**Exercise objective:** Make an exact copy of the records below, leaving every image out.

**Stored data entries:**
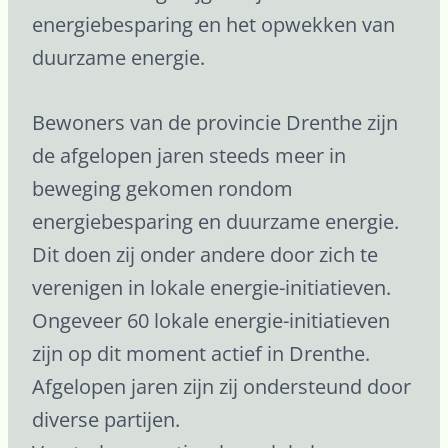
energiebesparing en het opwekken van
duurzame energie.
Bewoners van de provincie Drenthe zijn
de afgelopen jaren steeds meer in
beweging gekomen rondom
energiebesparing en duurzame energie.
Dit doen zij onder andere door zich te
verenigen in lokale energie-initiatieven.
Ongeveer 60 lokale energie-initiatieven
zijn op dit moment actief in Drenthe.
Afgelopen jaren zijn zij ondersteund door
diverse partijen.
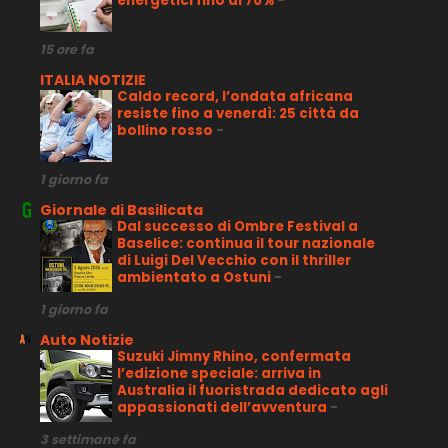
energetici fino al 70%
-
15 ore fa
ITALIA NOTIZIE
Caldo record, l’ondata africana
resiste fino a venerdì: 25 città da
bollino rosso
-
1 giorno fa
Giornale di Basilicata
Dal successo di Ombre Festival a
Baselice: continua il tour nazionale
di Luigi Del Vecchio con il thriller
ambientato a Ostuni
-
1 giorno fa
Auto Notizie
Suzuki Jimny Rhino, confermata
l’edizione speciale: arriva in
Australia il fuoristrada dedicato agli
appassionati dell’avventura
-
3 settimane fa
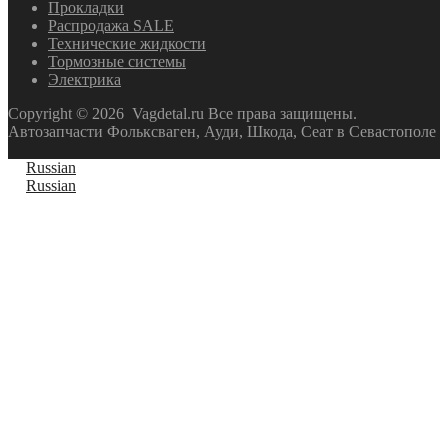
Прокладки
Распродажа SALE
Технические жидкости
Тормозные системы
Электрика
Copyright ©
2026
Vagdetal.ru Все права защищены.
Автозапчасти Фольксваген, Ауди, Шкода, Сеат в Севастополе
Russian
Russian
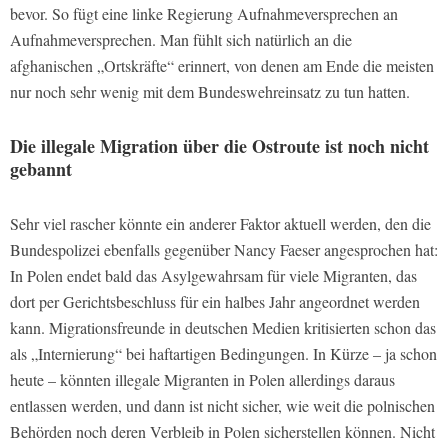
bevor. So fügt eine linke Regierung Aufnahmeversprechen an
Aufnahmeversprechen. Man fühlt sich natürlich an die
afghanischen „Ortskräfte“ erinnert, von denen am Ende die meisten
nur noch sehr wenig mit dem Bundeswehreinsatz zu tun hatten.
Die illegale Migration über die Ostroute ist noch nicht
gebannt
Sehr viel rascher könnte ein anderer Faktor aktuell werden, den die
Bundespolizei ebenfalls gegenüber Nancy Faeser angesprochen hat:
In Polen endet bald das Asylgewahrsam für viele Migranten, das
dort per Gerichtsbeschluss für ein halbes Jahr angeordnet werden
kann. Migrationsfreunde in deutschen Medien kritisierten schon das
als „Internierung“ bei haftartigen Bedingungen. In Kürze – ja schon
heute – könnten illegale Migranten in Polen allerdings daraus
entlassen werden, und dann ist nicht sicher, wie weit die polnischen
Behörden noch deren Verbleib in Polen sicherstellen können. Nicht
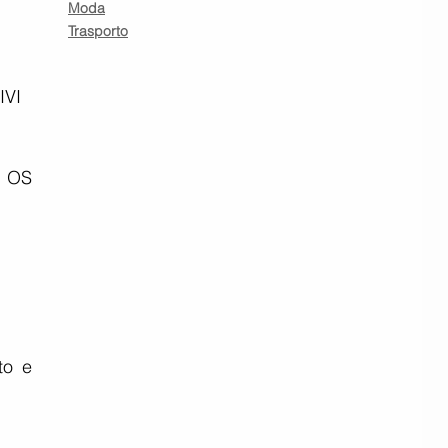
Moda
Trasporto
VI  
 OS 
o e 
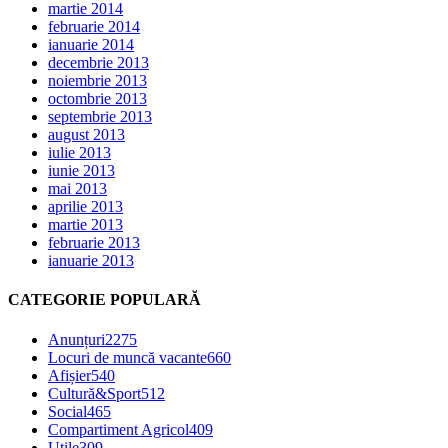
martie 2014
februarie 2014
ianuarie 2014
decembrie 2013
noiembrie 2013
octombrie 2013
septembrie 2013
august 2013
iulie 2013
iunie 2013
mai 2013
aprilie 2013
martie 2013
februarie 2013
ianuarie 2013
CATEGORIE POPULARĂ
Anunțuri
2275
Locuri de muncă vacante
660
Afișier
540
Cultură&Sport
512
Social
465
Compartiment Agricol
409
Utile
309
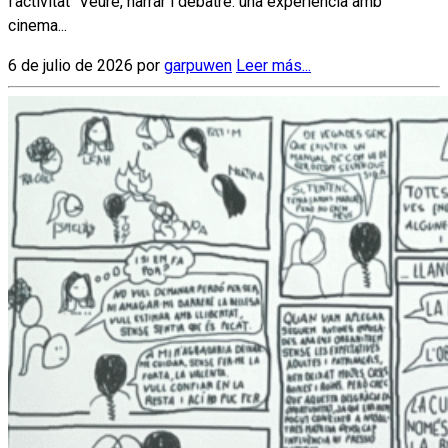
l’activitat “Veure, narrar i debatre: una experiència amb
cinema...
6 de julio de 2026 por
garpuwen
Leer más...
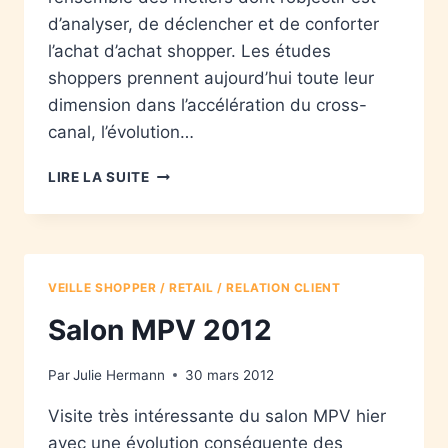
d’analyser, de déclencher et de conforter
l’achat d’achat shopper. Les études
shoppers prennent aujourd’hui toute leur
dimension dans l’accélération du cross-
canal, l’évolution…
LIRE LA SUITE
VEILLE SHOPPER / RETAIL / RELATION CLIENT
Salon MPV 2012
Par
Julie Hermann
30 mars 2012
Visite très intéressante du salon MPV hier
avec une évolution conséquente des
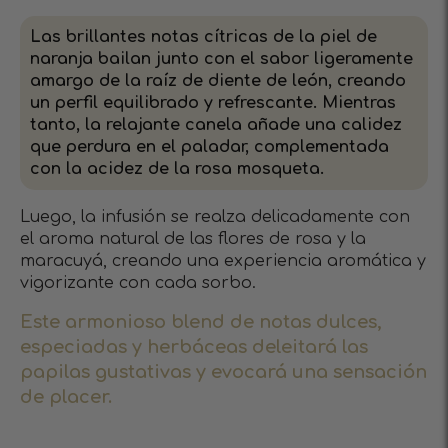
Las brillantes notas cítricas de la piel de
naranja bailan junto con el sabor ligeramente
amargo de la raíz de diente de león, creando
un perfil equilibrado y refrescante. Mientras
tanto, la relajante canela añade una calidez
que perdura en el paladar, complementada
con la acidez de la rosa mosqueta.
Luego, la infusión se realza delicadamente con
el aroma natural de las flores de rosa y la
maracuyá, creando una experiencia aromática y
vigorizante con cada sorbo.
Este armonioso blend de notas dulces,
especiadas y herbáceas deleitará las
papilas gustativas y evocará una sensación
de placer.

**Expected answer:**
energiebesparing en het opwekken van
duurzame energie.
Bewoners van de provincie Drenthe zijn
de afgelopen jaren steeds meer in
beweging gekomen rondom
energiebesparing en duurzame energie.
Dit doen zij onder andere door zich te
verenigen in lokale energie-initiatieven.
Ongeveer 60 lokale energie-initiatieven
zijn op dit moment actief in Drenthe.
Afgelopen jaren zijn zij ondersteund door
diverse partijen.
energetici fino al 70%
-
15 ore fa
ITALIA NOTIZIE
Caldo record, l’ondata africana
resiste fino a venerdì: 25 città da
bollino rosso
-
1 giorno fa
Giornale di Basilicata
Dal successo di Ombre Festival a
Baselice: continua il tour nazionale
di Luigi Del Vecchio con il thriller
ambientato a Ostuni
-
1 giorno fa
Auto Notizie
Suzuki Jimny Rhino, confermata
l’edizione speciale: arriva in
Australia il fuoristrada dedicato agli
appassionati dell’avventura
-
3 settimane fa
Прокладки
Распродажа SALE
Технические жидкости
Тормозные системы
Электрика
Copyright ©
2026
Vagdetal.ru Все права защищены.
Автозапчасти Фольксваген, Ауди, Шкода, Сеат в Севастополе
Russian
Russian
bevor. So fügt eine linke Regierung Aufnahmeversprechen an
Aufnahmeversprechen. Man fühlt sich natürlich an die
afghanischen „Ortskräfte“ erinnert, von denen am Ende die meisten
nur noch sehr wenig mit dem Bundeswehreinsatz zu tun hatten.
Die illegale Migration über die Ostroute ist noch nicht
gebannt
Sehr viel rascher könnte ein anderer Faktor aktuell werden, den die
Bundespolizei ebenfalls gegenüber Nancy Faeser angesprochen hat:
In Polen endet bald das Asylgewahrsam für viele Migranten, das
dort per Gerichtsbeschluss für ein halbes Jahr angeordnet werden
kann. Migrationsfreunde in deutschen Medien kritisierten schon das
als „Internierung“ bei haftartigen Bedingungen. In Kürze – ja schon
heute – könnten illegale Migranten in Polen allerdings daraus
entlassen werden, und dann ist nicht sicher, wie weit die polnischen
Behörden noch deren Verbleib in Polen sicherstellen können. Nicht
Moda
Trasporto
VI  
 OS 
o e 
martie 2014
februarie 2014
ianuarie 2014
decembrie 2013
noiembrie 2013
octombrie 2013
septembrie 2013
august 2013
iulie 2013
iunie 2013
mai 2013
aprilie 2013
martie 2013
februarie 2013
ianuarie 2013
CATEGORIE POPULARĂ
Anunțuri
2275
Locuri de muncă vacante
660
Afișier
540
Cultură&Sport
512
Social
465
Compartiment Agricol
409
Utile
309
l’activitat “Veure, narrar i debatre: una experiència amb
cinema...
6 de julio de 2026 por
garpuwen
Leer más...
d’analyser, de déclencher et de conforter
l’achat d’achat shopper. Les études
shoppers prennent aujourd’hui toute leur
dimension dans l’accélération du cross-
canal, l’évolution…
LIRE LA SUITE
VEILLE SHOPPER / RETAIL / RELATION CLIENT
Salon MPV 2012
Par
Julie Hermann
30 mars 2012
Visite très intéressante du salon MPV hier
avec une évolution conséquente des
Las brillantes notas cítricas de la piel de
naranja bailan junto con el sabor ligeramente
amargo de la raíz de diente de león, creando
un perfil equilibrado y refrescante. Mientras
tanto, la relajante canela añade una calidez
que perdura en el paladar, complementada
con la acidez de la rosa mosqueta.
Luego, la infusión se realza delicadamente con
el aroma natural de las flores de rosa y la
maracuyá, creando una experiencia aromática y
vigorizante con cada sorbo.
Este armonioso blend de notas dulces,
especiadas y herbáceas deleitará las
papilas gustativas y evocará una sensación
de placer.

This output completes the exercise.